La technique est encore confidentielle en Bretagne puisque, pour cette campagne 2011, seuls trois semoirs de ce type tournent sur la région. Le 5 avril, la société Samco, en partenariat avec l’ETA Quéméré, de Scaër, et le magasin Cecab, de Coray, a réalisé une première expérimentation de la technique de semis « sous mini-serre » dans le Sud-Finistère. « Nous aurions pu envisager un semis vers le 15-20 mars. Soit plus d’un mois plus tôt que d’ordinaire », estime Marc Quéméré qui pourrait s’équiper d’un semoir pour la prochaine saison.
Semis avancé d’un mois
Contrairement au semis sous plastique classique où le maïs pointe immédiatement à l’air libre après germination, la technique de semis sous film selon le procédé irlandais Samco s’apparente à une culture sous mini-serre. Pendant 4 à 7 semaines, le maïs se développe à l’abri dans la petite concavité creusée à l’aplomb du rang et protégée par un film perforé. Au stade 6-7 feuilles, le plant finit par rompre le film.
Cette technique de semis a été mise au point par un agriculteur irlandais confronté à un printemps très froid. « Il avait couvert quelques mètres carrés avec un film. Puis progressivement, il a mis au point un semoir », indique Rodolph Daval, responsable pour la marque sur la Bretagne.
Avec ce semis protégé, le plant de maïs bénéficie d’une atmosphère protégée. Exemple à l’appui, le 5 avril, alors que la température extérieure avoisinait les 10 °C à Coray, la température relevée sous bâche dépassait les 25 °C. Ce qui fait dire aux promoteurs du système qu'on peut avancer le semis d’un mois.
Gain de rendement de 30-40 % ?
Dans de bonnes conditions de semis, le rendement peut être en nette progression. « L’an dernier, des essais menés sur Ploudalmézeau ont relevé des rendements supérieurs de 25 à 45 qx/ha par rapport à un sol nu », cite R. Daval qui indique un gain potentiel de 5 points de matière sèche pour une récolte à date identique. Mais il y
a aussi quelques cas d’échec dont les causes méritent d’être bien cernées.
Par rapport à un semis sous plastique traditionnel, le gain de rendement espéré est de
10-12 qx. « D’une part, parce que le semis peut se faire plus tôt, d’autre part parce qu’il y a moins d’évaporation ».
« L’intérêt du semis sous mini-serre ne se vérifie pas qu’en zone froide. En zone sèche, un semis en mars permet une récolte d’ensilage à quasi-maturité en août pour pallier un manque de stock éventuel ». En zone froide, cette technique permet aussi d’utiliser des variétés à indice plus élevé. « Ici à Coray, nous avons poussé jusqu’à 350 d’indice alors que la fourchette habituelle va de 240 à 290 ».
Les gains de rendement et de points de MS doivent permettre de rentabiliser le surcoût de semis. « Il faut compter + 350 €/ha pour un semis sous film par rapport à un semis sur sol nu. Avec les cours de 2010, l’amortissement était réalisé avec 15-20 qx supplémentaires par rapport à un semis en sol nu ».
Didier Le Du
Photo : Semis d’essai avec un semoir 2 rangs. Le désherbage se fait en deux étapes successives : avant et après dépose de la bâche.
Semis à 7,5 km/h
Le semoir Samco System autorise des vitesses d’avancement de 7,5 km/h en bonnes conditions de préparation de sol.
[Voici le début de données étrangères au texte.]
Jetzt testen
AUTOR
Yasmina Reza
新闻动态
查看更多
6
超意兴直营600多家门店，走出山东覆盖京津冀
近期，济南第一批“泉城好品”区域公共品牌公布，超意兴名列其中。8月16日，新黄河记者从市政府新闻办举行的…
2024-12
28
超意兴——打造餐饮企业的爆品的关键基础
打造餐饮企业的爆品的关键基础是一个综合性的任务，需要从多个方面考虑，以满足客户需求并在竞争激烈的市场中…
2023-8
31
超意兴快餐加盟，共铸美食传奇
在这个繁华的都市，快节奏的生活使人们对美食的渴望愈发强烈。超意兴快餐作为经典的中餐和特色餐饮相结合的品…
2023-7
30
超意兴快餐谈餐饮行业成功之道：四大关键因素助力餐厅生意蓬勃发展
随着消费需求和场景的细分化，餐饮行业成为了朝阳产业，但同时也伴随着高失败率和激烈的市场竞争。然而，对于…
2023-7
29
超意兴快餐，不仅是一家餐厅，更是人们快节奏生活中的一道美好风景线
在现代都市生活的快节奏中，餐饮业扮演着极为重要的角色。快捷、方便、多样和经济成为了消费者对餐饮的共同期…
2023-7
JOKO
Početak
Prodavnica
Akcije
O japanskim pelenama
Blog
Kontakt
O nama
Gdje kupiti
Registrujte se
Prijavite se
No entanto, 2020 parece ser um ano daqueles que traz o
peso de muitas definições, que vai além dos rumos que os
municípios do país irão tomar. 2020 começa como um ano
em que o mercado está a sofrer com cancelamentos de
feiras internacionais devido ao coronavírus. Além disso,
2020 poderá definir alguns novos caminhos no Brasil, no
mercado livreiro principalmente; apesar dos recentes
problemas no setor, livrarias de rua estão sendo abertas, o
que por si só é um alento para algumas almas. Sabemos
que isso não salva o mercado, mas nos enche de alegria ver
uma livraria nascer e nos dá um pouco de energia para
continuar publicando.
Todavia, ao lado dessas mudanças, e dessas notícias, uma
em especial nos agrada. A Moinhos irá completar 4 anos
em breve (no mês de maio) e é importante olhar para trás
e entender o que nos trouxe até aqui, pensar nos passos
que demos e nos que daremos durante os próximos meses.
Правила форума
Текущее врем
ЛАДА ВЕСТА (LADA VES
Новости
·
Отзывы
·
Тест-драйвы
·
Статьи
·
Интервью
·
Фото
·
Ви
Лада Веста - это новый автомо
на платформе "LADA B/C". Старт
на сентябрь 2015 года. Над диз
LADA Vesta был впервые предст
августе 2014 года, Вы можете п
La machine réalise deux opérations de traitement herbicide : sur la planche de semis avant pose du film et sur l’espace inter films après recouvrement. Subsiste l’interrogation de l’efficacité d’une telle stratégie de traitement en conditions sèches.
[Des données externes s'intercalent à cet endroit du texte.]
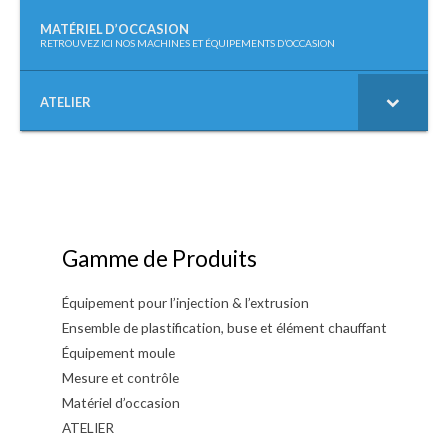
MATÉRIEL D’OCCASION
–
RETROUVEZ ICI NOS MACHINES ET ÉQUIPEMENTS D’OCCASION
ATELIER
Gamme de Produits
Équipement pour l’injection & l’extrusion
Ensemble de plastification, buse et élément chauffant
Équipement moule
Mesure et contrôle
Matériel d’occasion
ATELIER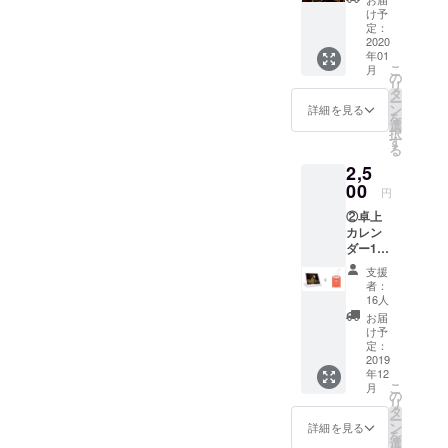
へ、綾
け予
順博が
定：
撮影し
2020
年01
た銀鏡
こ
月
神楽の
の
リ
写真を
タ
ー
使った
ン
詳細を見る
を
年賀ハ
選
択
ガキを
す
る
お届け
2,5
いたし
ます。
00
円
※画像は
②卓上
イメー
カレン
ジで
ダー1冊
す。
+銀鏡神
支援
社お守
者：
りコー
16人
ス ・卓
お届
上カレ
け予
ンダー
定：
・銀鏡
2019
年12
神社お
こ
月
守り 以
の
リ
上の二
タ
ー
点をお
ン
詳細を見る
を
届けし
選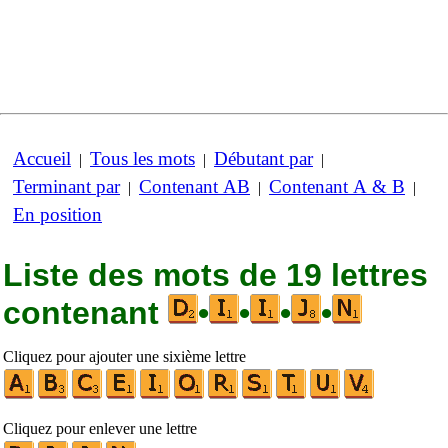
Accueil
Tous les mots
Débutant par
|
|
|
Terminant par
Contenant AB
Contenant A & B
|
|
|
En position
Liste des mots de 19 lettres
contenant
•
•
•
•
Cliquez pour ajouter une sixième lettre
Cliquez pour enlever une lettre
Compte tenu des conditions de semis et de végétation, une densité de 90 000 pieds/ha apparaît suffisante pour une bonne expression du rendement. Le film utilisé est perforé de 5 ou 9 rangées de trous à l’aplomb du rang. Ce film de
7 microns (10 microns avec la technique classique) est oxophotodégradable : autrement dit, il se dégrade par oxydation et par la lumière.